His lovely book (all the proceeds of which went to the Koala Preservation Society) is out of print. But you might be able to get a copy from Rachel Epstein (send a $50 donation to: Gerald Epstein, M.D., 16 E 96th St, Suite 1A, NY, NY 10128). You might try phoning Rachel first: 212-988-7764
Shortly after Ken died, Richard Solomon sent the following obituary:
Dr.
Kenneth L. Phillips died on Saturday, May 27th in New York's St. Vincent
Hospital after a long illness. Ken was a good friend and an inspiration to many
of us in this dizzying world of ever-changing telecommunications technology. He
was a vice-president of Citicorp for many years, where he spearheaded their
entry into global telecom-based banking and finance, and headed an industry
group of top U.S. firms lobbying for more competition in telecom services. In
this latter effort he was most successful.

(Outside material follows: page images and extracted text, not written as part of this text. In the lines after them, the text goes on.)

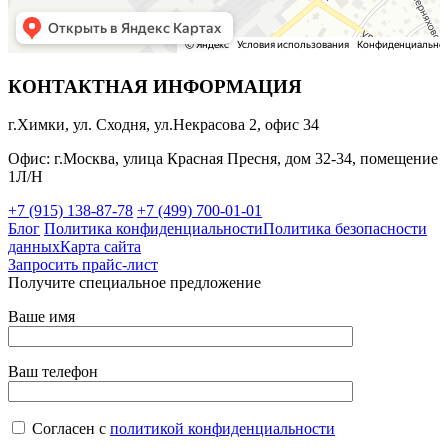
КОНТАКТНАЯ ИНФОРМАЦИЯ
г.Химки, ул. Сходня, ул.Некрасова 2, офис 34
Офис: г.Москва, улица Красная Пресня, дом 32-34, помещение
1Л/Н
+7 (915) 138-87-78
+7 (499) 700-01-01
Блог
Политика конфиденциальности
Политика безопасности
данных
Карта сайта
Запросить прайс-лист
Получите специальное предложение
Ваше имя
Ваш телефон
Согласен с
политикой конфиденциальности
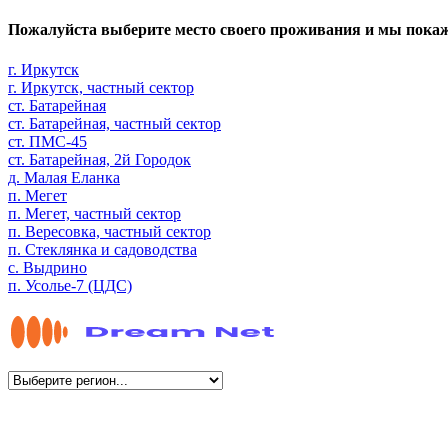
Пожалуйста выберите место своего проживания и мы пока
г. Иркутск
г. Иркутск, частный сектор
ст. Батарейная
ст. Батарейная, частный сектор
ст. ПМС-45
ст. Батарейная, 2й Городок
д. Малая Еланка
п. Мегет
п. Мегет, частный сектор
п. Вересовка, частный сектор
п. Стеклянка и садоводства
с. Выдрино
п. Усолье-7 (ЦДС)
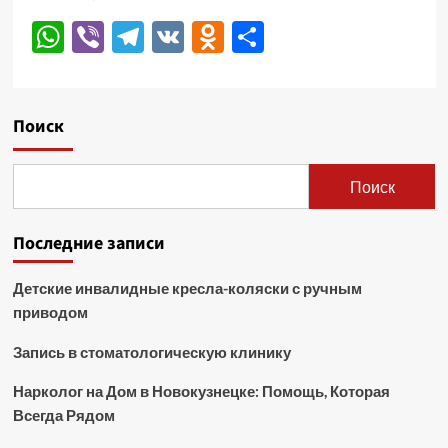
WhatsApp
Viber
Telegram
VK
Odnoklassniki
Отправить
Поиск
Поиск
Последние записи
Детские инвалидные кресла-коляски с ручным
приводом
Запись в стоматологическую клинику
Нарколог на Дом в Новокузнецке: Помощь, Которая
Всегда Рядом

Ken touched an incredibly broad and fascinating range of people. I doubt he realized or even scarcely appreciated the high esteem in which his friends held him. He was a remarkable man, and I have outstanding memories of all of our many eclectic, intellectual evenings together, shared by many others.
When a dear friend dies, the full force often doesn't hit
until sometime later. I was stunned when I first heard the news.
I was not especially sad at the memorial; that was uplifting. But a few
days later I was walking around in Greenwich Village and passed the second-floor
Cafe Degli Artisti where we used to hang out and pay for cannolis with
music. I couldn't hold back the tears.